The aggregate future non-cancelable minimum rental payments on our operating leases, as of December 31, 2015, are as follows (in thousands):
Years Ending December 31, 
 
Amount 
2016
 
$
14,513

2017
 
12,109

2018
 
7,463

2019
 
5,833

2020
 
5,650

2021 and thereafter
 
8,030

Total
 
$
53,598


Total future non-cancelable minimum rental payments have not been reduced by future minimum sublease rentals totaling $0.7 million.
We are party to letters of credit totaling $1.2 million, $1.9 million and $0.9 million as of December 31, 2015, 2014 and 2013, respectively, issued primarily in support of operating leases at several of our facilities. These letters of credit are collateralized by a line with our bank. No amounts have been drawn against these letters of credit.
Contract Manufacturer Commitments
Our independent contract manufacturers procure components and assemble our products based on our forecasts. These forecasts are based on estimates of future demand for our products, which are in turn based on historical trends and an analysis from our sales and product marketing organizations, adjusted for overall market conditions. In order to reduce manufacturing lead times and plan for adequate supply, we may issue forecasts and orders for components and products that are non-cancelable. As of December 31, 2015 and 2014, we had non-cancellable open orders of $16.9 million and $23.2 million, respectively. We are required to record a liability for firm, noncancelable and unconditional purchase commitments with contract manufacturers and suppliers for quantities in excess of our future demand forecasts. As of December 31, 2015 and 2014, we have not accrued any significant costs for such noncancelable commitments.
Purchase Obligations
As of December 31, 2015, we had approximately $35.9 million of non-cancellable firm purchase commitments primarily for purchases of software and services. Amounts which we have received delivery of the goods or services under purchase orders outstanding at December 31, 2015, are reflected in the Consolidated Balance Sheet as accounts payable or accrued liabilities, and are excluded from the $35.9 million.
Litigation
We accrue for contingencies when we believe that a loss is probable and that we can reasonably estimate the amount of any such loss. We have made an assessment of the probability of incurring any such losses and whether or not those losses are estimable.
On June 20, 2014, a purported stockholder class action lawsuit was filed in the Superior Court of California, County of Santa Clara, against the Company, current and former members of our Board of Directors, current and former officers, and the underwriters of our March 2014 follow-on public offering.  On July 17, 2014, a substantially similar lawsuit was filed in the same court against the same defendants. The actions were consolidated and, on March 4, 2015, an amended complaint was filed, alleging violations of the federal securities laws on behalf of a purported class consisting of purchasers of the Company's common stock pursuant or traceable to the registration statement and prospectus for the follow-on public offering, and seeking unspecified compensatory damages and other relief.  On April 20, 2015, defendants filed demurrers seeking that the amended complaint be dismissed. On August 11, 2015, the court overruled defendants' demurrers. On November 16, 2015, plaintiffs filed a motion seeking certification of the putative class, currently scheduled for a hearing on May 13, 2016. On January 6, 2016, the Company and the individual defendants filed a motion for judgment on the pleadings seeking that the action be dismissed for lack of subject-matter jurisdiction, currently scheduled for a hearing on April 1, 2016. The Company intends to defend the litigation vigorously.  Based on information currently available, the Company has determined that the amount of any possible loss or range of possible loss is not reasonably estimable.

> _Problem details_: Copy the passage of the lease and commitments disclosure from "2021 and thereafter" up to and including "totaling $0.7 million.", word for word.

(Collected data)
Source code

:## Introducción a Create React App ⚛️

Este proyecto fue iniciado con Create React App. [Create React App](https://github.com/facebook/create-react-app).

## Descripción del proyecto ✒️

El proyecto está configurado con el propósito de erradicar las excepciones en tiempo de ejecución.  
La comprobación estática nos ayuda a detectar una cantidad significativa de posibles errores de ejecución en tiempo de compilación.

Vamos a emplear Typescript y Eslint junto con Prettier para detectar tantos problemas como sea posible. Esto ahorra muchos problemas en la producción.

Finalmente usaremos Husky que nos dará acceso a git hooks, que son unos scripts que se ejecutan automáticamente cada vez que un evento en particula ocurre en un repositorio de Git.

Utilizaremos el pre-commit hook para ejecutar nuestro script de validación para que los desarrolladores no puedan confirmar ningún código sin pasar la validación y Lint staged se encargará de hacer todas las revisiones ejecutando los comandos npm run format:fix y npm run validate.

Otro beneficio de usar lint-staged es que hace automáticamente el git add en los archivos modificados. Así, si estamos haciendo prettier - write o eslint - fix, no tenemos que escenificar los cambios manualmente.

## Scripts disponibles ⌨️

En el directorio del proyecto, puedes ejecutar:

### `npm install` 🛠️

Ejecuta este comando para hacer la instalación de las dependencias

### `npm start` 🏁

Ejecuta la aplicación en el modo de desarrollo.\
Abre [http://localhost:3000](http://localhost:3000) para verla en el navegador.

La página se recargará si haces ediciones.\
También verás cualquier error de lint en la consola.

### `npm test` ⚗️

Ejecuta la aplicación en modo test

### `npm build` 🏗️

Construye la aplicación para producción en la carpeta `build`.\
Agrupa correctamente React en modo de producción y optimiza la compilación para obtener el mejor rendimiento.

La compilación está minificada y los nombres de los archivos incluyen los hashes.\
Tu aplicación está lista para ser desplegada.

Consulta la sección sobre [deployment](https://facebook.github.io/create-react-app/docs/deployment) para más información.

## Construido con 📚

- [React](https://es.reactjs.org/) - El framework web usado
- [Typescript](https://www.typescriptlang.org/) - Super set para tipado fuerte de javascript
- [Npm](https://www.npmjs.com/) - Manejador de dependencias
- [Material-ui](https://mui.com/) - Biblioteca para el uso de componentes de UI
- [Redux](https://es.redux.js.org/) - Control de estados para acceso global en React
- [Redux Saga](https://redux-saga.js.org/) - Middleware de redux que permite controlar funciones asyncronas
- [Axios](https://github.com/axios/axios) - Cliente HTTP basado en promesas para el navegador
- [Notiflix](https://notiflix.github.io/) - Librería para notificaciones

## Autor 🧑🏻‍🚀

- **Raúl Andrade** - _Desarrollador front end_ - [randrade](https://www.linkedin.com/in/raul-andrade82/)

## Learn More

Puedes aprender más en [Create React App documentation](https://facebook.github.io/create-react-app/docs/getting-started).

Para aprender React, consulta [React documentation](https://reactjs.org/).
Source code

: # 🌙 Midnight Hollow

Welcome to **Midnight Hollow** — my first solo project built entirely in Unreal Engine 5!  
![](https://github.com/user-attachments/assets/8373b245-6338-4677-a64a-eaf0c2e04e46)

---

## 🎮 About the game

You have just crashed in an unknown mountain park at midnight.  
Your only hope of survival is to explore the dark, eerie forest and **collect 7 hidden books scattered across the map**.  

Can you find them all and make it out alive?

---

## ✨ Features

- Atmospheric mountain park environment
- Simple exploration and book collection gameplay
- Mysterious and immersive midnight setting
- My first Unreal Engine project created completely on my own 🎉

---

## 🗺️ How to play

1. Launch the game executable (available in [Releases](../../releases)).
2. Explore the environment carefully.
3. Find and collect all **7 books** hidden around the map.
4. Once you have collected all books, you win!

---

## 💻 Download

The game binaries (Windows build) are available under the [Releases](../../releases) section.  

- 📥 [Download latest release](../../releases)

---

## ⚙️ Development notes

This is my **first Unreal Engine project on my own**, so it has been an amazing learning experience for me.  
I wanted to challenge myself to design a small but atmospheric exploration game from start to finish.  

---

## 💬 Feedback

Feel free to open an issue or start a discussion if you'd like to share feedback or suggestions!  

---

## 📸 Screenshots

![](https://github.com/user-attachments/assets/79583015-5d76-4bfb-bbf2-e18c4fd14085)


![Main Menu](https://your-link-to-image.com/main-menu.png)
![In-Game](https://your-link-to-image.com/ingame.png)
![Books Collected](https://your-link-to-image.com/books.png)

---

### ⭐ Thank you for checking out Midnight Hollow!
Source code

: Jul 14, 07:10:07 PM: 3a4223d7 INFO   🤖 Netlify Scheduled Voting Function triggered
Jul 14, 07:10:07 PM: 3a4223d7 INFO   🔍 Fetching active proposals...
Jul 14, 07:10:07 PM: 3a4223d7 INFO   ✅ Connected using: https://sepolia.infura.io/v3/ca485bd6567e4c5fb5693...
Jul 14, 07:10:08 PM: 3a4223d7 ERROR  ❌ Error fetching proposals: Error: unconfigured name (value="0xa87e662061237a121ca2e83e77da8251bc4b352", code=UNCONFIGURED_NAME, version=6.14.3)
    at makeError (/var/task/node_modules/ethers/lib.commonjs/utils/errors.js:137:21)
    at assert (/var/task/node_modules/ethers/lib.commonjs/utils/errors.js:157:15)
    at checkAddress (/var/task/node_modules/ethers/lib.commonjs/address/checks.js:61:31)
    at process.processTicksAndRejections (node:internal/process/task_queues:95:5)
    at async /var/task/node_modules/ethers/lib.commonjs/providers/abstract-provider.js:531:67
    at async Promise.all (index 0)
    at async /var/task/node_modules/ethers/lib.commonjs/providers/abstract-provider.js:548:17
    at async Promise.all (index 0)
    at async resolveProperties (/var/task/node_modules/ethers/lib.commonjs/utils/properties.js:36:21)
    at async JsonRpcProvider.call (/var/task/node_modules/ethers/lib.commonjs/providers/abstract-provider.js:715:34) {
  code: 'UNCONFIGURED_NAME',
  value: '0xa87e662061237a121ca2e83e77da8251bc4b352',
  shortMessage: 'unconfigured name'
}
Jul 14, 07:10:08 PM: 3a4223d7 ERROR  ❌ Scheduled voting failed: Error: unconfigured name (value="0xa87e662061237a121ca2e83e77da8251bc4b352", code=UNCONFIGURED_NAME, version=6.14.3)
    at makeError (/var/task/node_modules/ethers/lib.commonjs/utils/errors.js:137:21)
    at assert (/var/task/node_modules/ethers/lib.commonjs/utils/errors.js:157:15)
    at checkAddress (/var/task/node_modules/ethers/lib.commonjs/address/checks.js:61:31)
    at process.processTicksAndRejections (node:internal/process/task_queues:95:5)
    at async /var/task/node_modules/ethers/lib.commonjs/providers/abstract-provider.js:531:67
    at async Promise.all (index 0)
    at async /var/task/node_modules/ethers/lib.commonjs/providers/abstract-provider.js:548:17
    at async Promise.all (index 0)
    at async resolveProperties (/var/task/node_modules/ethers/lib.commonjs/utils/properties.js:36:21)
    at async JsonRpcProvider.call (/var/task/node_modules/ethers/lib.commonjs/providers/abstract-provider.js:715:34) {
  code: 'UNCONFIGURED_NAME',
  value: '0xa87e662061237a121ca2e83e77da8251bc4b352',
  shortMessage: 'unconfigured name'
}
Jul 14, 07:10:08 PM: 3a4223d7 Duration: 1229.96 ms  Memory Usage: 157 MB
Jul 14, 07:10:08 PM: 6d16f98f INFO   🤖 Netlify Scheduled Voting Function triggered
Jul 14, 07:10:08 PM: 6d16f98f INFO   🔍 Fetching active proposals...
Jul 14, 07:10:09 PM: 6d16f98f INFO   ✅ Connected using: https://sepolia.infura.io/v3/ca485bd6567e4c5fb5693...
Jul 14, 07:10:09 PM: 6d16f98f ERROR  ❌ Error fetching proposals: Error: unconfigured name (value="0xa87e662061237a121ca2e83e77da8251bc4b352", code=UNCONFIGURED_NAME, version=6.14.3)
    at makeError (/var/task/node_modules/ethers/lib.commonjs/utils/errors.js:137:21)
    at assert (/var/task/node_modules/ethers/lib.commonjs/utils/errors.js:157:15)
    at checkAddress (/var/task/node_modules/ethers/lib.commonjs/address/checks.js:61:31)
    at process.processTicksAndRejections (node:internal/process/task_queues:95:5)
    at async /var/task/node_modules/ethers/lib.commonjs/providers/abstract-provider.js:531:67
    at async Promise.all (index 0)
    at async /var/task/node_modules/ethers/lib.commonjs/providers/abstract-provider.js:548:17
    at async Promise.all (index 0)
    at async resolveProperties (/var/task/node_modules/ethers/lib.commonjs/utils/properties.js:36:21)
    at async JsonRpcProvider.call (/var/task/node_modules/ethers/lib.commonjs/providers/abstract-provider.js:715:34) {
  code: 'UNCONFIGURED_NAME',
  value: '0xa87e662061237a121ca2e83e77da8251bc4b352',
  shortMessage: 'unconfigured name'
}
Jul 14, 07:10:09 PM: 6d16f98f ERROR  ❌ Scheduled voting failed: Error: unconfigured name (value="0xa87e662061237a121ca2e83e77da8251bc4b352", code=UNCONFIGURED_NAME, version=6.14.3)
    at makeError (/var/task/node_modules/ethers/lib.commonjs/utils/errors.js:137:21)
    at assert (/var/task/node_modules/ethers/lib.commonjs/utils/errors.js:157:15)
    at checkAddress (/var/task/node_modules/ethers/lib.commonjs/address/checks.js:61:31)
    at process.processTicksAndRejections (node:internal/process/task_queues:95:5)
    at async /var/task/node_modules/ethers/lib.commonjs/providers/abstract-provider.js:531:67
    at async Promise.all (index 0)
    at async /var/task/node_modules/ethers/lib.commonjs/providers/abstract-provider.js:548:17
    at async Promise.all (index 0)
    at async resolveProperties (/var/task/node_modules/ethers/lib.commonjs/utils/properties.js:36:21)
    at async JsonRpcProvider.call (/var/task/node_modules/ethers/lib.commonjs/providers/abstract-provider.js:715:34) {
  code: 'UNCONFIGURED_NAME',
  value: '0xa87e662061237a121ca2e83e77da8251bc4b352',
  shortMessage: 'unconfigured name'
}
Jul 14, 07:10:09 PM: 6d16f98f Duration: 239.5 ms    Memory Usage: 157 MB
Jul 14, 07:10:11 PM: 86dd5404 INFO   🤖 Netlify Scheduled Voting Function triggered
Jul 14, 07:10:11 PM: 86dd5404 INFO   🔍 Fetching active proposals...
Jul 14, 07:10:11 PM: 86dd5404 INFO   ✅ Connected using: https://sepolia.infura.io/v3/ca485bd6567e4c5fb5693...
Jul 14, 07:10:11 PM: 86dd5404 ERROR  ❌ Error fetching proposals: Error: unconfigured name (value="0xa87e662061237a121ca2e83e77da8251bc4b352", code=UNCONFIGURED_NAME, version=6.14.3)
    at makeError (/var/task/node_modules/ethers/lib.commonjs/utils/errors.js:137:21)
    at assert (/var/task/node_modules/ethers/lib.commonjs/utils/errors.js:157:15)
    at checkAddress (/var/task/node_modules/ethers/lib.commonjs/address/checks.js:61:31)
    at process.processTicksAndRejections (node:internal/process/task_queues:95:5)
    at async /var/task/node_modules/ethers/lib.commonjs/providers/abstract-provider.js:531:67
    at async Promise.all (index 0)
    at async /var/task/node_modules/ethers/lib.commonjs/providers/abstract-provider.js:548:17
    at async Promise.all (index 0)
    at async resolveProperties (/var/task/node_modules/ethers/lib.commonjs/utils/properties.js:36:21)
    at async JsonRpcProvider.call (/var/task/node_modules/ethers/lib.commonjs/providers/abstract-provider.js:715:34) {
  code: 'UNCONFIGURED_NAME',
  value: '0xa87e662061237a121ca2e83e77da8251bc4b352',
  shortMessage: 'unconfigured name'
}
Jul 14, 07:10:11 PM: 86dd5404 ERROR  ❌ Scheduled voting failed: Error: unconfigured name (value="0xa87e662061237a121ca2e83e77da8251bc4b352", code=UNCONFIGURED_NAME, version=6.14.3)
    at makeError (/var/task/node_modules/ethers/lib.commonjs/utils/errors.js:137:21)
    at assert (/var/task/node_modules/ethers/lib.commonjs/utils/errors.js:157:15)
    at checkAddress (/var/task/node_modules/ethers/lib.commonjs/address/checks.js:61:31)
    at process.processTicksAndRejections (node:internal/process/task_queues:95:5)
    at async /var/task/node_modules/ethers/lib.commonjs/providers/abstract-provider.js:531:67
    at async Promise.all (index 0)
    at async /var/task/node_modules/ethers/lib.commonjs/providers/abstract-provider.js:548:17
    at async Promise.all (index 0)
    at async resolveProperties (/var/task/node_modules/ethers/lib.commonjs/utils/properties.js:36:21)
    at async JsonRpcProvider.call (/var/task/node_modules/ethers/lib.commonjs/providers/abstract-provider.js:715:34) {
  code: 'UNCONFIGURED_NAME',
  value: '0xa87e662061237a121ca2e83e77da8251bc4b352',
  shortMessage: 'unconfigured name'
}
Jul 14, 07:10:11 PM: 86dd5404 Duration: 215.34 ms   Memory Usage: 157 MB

> _Answer to this exercise_:
2021 and thereafter
 
8,030

Total
 
$
53,598


Total future non-cancelable minimum rental payments have not been reduced by future minimum sublease rentals totaling $0.7 million.